----- Provided records

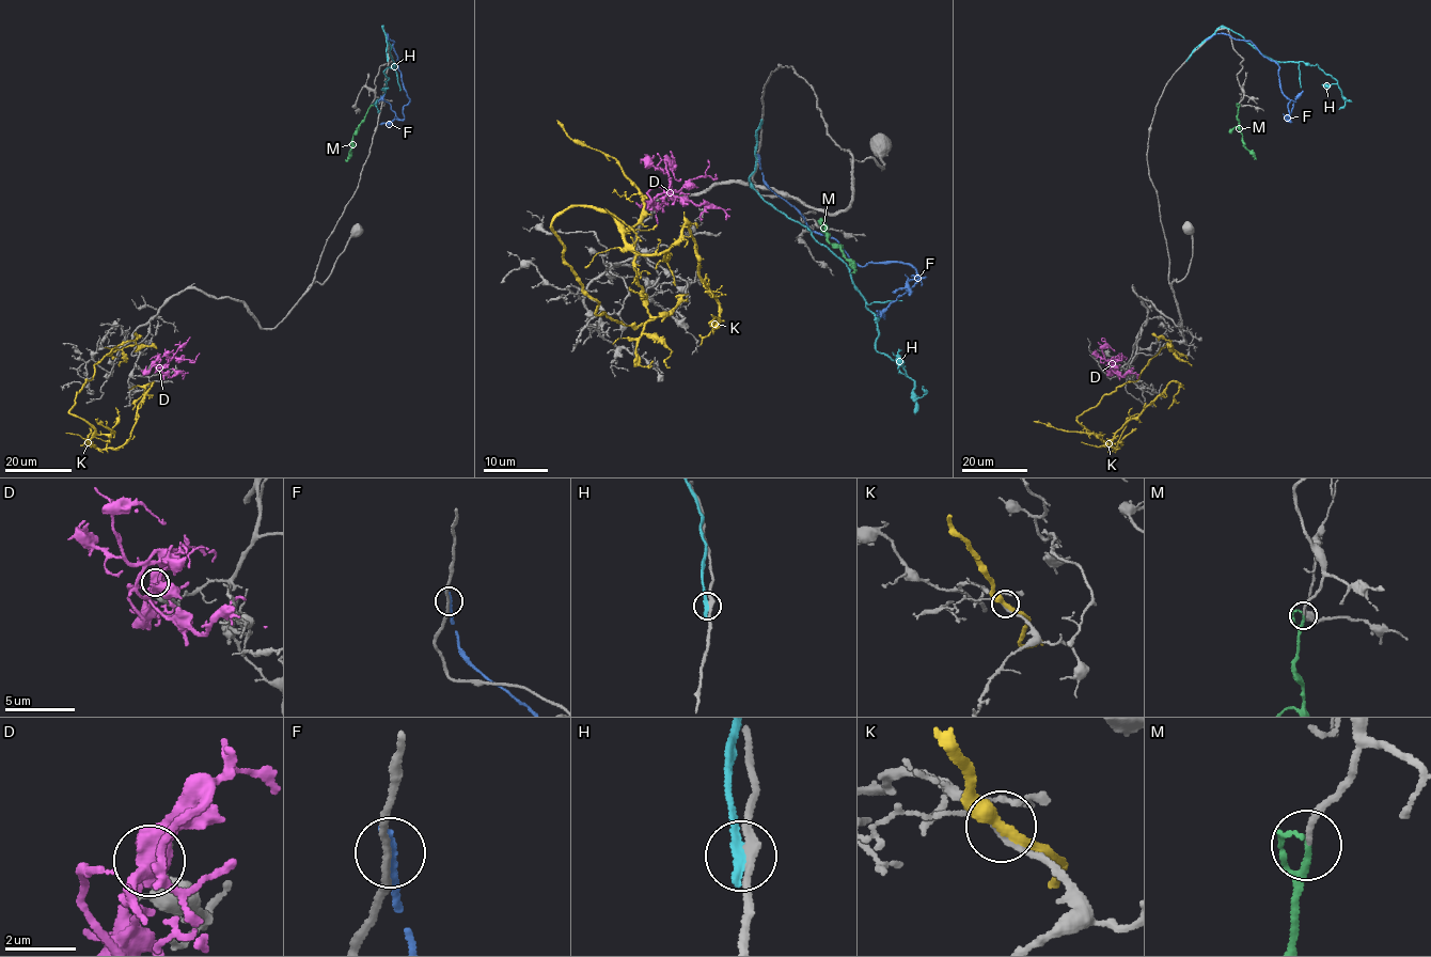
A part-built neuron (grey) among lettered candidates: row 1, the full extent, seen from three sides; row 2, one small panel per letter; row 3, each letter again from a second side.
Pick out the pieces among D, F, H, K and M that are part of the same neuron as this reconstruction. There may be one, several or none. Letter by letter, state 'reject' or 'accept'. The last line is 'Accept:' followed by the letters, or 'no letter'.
D: reject
F: reject
H: reject
K: reject
M: accept
Accept: M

----------

◆ **To do**
A verbatim copy of the data, pictures removed, is the expected result.

◆ **Expected answer**
A part-built neuron (grey) among lettered candidates: row 1, the full extent, seen from three sides; row 2, one small panel per letter; row 3, each letter again from a second side.
Pick out the pieces among D, F, H, K and M that are part of the same neuron as this reconstruction. There may be one, several or none. Letter by letter, state 'reject' or 'accept'. The last line is 'Accept:' followed by the letters, or 'no letter'.
D: reject
F: reject
H: reject
K: reject
M: accept
Accept: M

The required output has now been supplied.